__EXERCISE PROMPT__
Copy the material below line for line, starting at its first line and ending after the line that has "ಇವರಂದುಕೊಂಡಂತೆ".

__Dataset entries__
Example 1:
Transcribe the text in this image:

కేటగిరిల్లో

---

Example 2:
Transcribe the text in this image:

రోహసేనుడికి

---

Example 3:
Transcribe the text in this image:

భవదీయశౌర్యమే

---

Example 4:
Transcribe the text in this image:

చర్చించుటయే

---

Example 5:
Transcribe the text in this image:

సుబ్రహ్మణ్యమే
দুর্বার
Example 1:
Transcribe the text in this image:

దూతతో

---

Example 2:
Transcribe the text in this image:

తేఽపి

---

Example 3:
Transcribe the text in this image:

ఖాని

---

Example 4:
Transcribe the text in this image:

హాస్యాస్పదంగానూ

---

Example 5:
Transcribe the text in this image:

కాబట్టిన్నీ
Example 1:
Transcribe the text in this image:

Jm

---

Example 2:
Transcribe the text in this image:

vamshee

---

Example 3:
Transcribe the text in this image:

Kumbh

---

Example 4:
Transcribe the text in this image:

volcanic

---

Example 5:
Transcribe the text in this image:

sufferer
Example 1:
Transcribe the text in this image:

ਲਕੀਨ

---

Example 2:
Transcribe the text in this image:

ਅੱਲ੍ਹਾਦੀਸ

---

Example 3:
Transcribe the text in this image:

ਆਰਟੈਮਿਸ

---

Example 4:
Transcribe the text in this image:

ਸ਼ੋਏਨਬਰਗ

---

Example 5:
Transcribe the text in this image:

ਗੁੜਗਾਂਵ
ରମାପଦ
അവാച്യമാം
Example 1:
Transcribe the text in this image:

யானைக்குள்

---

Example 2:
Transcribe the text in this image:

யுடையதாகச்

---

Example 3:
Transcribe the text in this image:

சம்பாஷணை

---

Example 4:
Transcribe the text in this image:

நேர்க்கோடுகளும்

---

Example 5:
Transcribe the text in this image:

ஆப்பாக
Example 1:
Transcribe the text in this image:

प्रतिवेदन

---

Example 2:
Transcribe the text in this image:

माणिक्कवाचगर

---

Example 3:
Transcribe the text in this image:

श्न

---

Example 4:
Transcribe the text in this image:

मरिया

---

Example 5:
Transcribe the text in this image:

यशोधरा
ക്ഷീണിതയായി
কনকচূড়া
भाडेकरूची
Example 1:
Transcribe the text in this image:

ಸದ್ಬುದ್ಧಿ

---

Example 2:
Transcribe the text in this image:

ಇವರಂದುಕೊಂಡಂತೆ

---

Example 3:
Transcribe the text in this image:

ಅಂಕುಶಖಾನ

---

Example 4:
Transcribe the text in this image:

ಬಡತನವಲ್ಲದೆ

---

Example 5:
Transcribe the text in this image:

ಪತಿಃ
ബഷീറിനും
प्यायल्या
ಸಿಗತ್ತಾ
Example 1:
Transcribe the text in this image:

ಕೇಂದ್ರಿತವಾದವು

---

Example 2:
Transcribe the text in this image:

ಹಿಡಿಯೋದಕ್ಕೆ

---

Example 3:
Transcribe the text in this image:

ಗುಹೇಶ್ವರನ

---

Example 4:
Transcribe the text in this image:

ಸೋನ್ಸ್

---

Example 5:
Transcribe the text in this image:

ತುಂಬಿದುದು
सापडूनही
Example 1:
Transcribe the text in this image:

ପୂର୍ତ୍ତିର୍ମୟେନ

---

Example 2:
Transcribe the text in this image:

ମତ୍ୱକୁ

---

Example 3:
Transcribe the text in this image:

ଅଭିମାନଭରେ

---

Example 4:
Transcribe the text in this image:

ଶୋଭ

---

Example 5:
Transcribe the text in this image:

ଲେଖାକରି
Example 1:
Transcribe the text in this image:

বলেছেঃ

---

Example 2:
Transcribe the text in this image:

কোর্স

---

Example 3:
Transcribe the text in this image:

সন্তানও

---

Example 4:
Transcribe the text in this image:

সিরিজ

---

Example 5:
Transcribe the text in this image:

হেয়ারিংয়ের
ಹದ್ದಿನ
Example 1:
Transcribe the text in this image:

__RESPONSE BELOW__
Example 1:
Transcribe the text in this image:

కేటగిరిల్లో

---

Example 2:
Transcribe the text in this image:

రోహసేనుడికి

---

Example 3:
Transcribe the text in this image:

భవదీయశౌర్యమే

---

Example 4:
Transcribe the text in this image:

చర్చించుటయే

---

Example 5:
Transcribe the text in this image:

సుబ్రహ్మణ్యమే
দুর্বার
Example 1:
Transcribe the text in this image:

దూతతో

---

Example 2:
Transcribe the text in this image:

తేఽపి

---

Example 3:
Transcribe the text in this image:

ఖాని

---

Example 4:
Transcribe the text in this image:

హాస్యాస్పదంగానూ

---

Example 5:
Transcribe the text in this image:

కాబట్టిన్నీ
Example 1:
Transcribe the text in this image:

Jm

---

Example 2:
Transcribe the text in this image:

vamshee

---

Example 3:
Transcribe the text in this image:

Kumbh

---

Example 4:
Transcribe the text in this image:

volcanic

---

Example 5:
Transcribe the text in this image:

sufferer
Example 1:
Transcribe the text in this image:

ਲਕੀਨ

---

Example 2:
Transcribe the text in this image:

ਅੱਲ੍ਹਾਦੀਸ

---

Example 3:
Transcribe the text in this image:

ਆਰਟੈਮਿਸ

---

Example 4:
Transcribe the text in this image:

ਸ਼ੋਏਨਬਰਗ

---

Example 5:
Transcribe the text in this image:

ਗੁੜਗਾਂਵ
ରମାପଦ
അവാച്യമാം
Example 1:
Transcribe the text in this image:

யானைக்குள்

---

Example 2:
Transcribe the text in this image:

யுடையதாகச்

---

Example 3:
Transcribe the text in this image:

சம்பாஷணை

---

Example 4:
Transcribe the text in this image:

நேர்க்கோடுகளும்

---

Example 5:
Transcribe the text in this image:

ஆப்பாக
Example 1:
Transcribe the text in this image:

प्रतिवेदन

---

Example 2:
Transcribe the text in this image:

माणिक्कवाचगर

---

Example 3:
Transcribe the text in this image:

श्न

---

Example 4:
Transcribe the text in this image:

मरिया

---

Example 5:
Transcribe the text in this image:

यशोधरा
ക്ഷീണിതയായി
কনকচূড়া
भाडेकरूची
Example 1:
Transcribe the text in this image:

ಸದ್ಬುದ್ಧಿ

---

Example 2:
Transcribe the text in this image:

ಇವರಂದುಕೊಂಡಂತೆ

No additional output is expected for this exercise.